# Playa de estacionamiento inteligente



## 3AE (Jun 2, 2009)

Hola: somos alumnos de una escuela tecnica preuniversitaria y debido a que estamos cursando el ultimo año, estamos realizando un proyecto final el cual consiste en automatizar una playa de estacionamientos. El corazon del dispositivo es un microcontrolador MC68HC908JL3, de la familia motorola el cual recibe todos los sensores en sus entradas y ejecuta diferentes salidas de acuerdo a un software diseñado. 

Problema Nº1: necesitamos enviar un byte completo por un cable coaxil de un canal desde una salida prevista en el JL3 hasta otro micro más pequeño el cual decodificara la señal. El tema es que no sabemos como hacerlo. El byte contiene dos codigos BCD para dos display de 7 segmentos. El codigo se transcodificara con un 4511 y se utilizara la multiplaxaccion.

Problema Nº2:  neceisitamos saber basicamente como grabar flash en tiempo real porque debemos preveer que los datos almacenados en RAM, como la cantidad de autos que ingresaron o los seteos que configure el usuario desde un teclado, no se pierdan si se corta la corriente. Por este motivo se deben grabar estos datos en flash en tiempo real. ¿Como hacemos? 

Desde ya muchas gracias. Cualquier cosa que no esten muy claros los problemas consultenos.
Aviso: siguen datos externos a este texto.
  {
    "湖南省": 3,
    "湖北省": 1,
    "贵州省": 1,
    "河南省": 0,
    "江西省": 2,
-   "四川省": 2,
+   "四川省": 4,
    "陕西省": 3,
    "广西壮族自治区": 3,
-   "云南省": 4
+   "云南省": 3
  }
Es muy importante su opinión.


----------



## alexus (Jun 2, 2009)

lo unico que te puedo recomendar, ya que de lo otro no se,

 es que utilices un sistema de alimentacion secundario en caso de corte de energia compuesto por una bateria y su correspondiente cargador,

te sera util para dias en que no haya electricidad y el estacionamiento tenga que seguir trabajando, obvio jajajaja


----------



## luisgrillo (Jun 2, 2009)

Aunque nda biene al caso la respuesta de alexus  jejeje podrias diseñar el software para que te de la señal de el byte entero, eso si, lo tendras que amplificar cara que llegue hacia donde quieres que llegue.


Lo de grabar Flash, en internet hay muchos circuitos para grabar las flash con entradas serie o paralelo.
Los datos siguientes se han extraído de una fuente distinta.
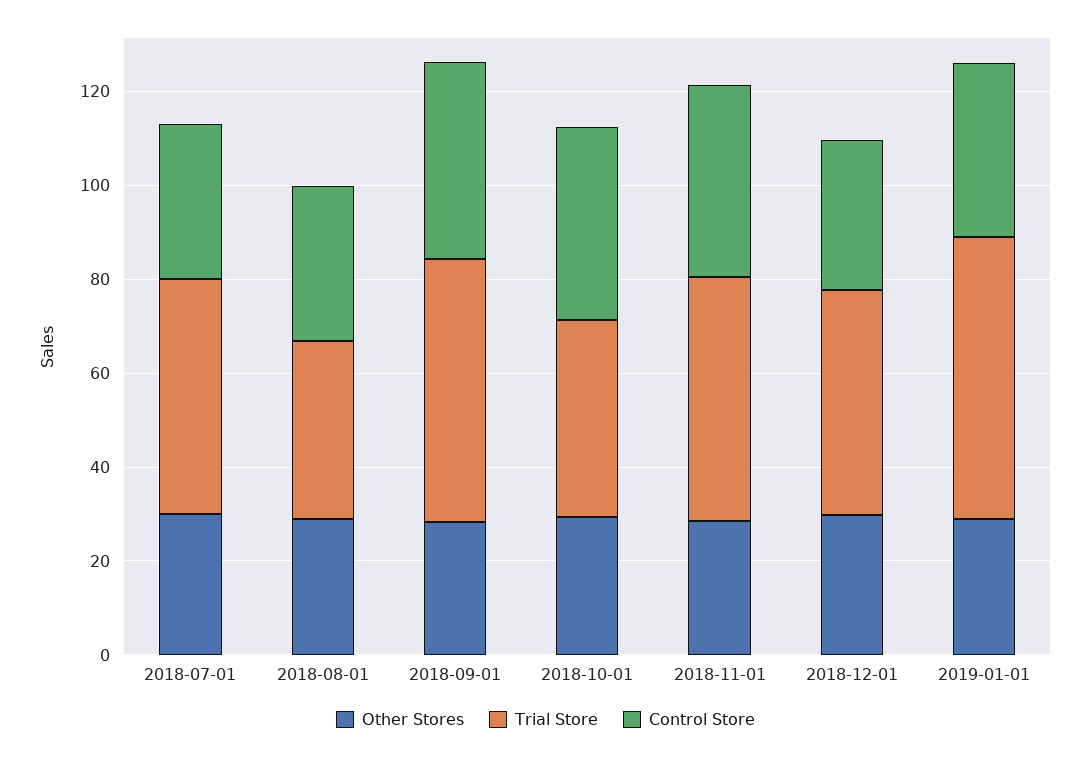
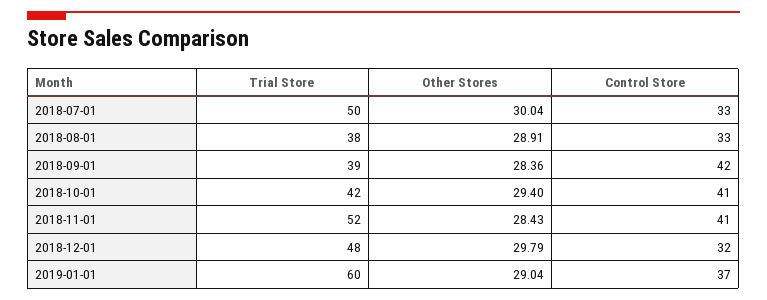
  {
    "Other Stores": {
      "2018-07-01": 30.04,
      "2018-08-01": 28.91,
      "2018-09-01": 28.36,
      "2018-10-01": 29.4,
      "2018-11-01": 28.43,
      "2018-12-01": 29.79,
      "2019-01-01": 29.04
    },
    "Trial Store": {
      "2018-07-01": 50,
      "2018-08-01": 38,
-     "2018-09-01": 55,
+     "2018-09-01": 39,
      "2018-10-01": 42,
      "2018-11-01": 52,
      "2018-12-01": 48,
      "2019-01-01": 60
    },
    "Control Store": {
      "2018-07-01": 33,
      "2018-08-01": 33,
      "2018-09-01": 42,
      "2018-10-01": 41,
      "2018-11-01": 41,
      "2018-12-01": 32,
      "2019-01-01": 37
    }
  }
Pero que es lo que tienes en mente? tienes algun diagrama a bloques para ver con mas claridad que es lo que quieres?


----------



## alexus (Jun 2, 2009)

como que no:

"...no se pierdan si se corta la corriente..."

entonces si no tenes "luz" no trabajas? jaja


----------



## fernandob (Jun 2, 2009)

bah.......me meti por que lei "estacionamiento inteligente" y pense en otra cosa.
como que el equipo detecte en la entrada el tipo de vehiculo, y si es un mercedez benz o un coche caro automaticamente aumente el valor de estacionamiento ........si es un berretin que baje el precio, o sea cobre segun la cara...      ....pero no.
solo almacenar información y mandar por coaxil.... 

notas: para que en la flash ? creo que se escriben por pqaginas completas, sabias que hay ram flash externas de la capacidad que quieras? 
sabias que hay algo que se llaman baterias de 6v recargables , y cuestan solo 10 dolares?


----------



## Chico3001 (Jun 3, 2009)

El problema 1 lo veo bastante complejo.... debido a que tienen que hacer una transmision usando solo un cable..., existe un protocolo de transmision propietario llamado 1 wire de Dallas semiconductor... pero no se que tan dificil sea implementarlo en un JL3, lo ideal que yo haria es tratar de usar RS485 que es mas robusto y de caracter industrial, pero requiere 2 alambres y preferentemente 3... 

El problema 2 es bastante facil de resolver.. solo tienen que usar una memoria EEPROM Serial, existen 2 tipos, la serie 24xx que es por protocolo I2C y la 93xx que es SPI, las mas usadas y mas faciles de conseguir son las 24xx


----------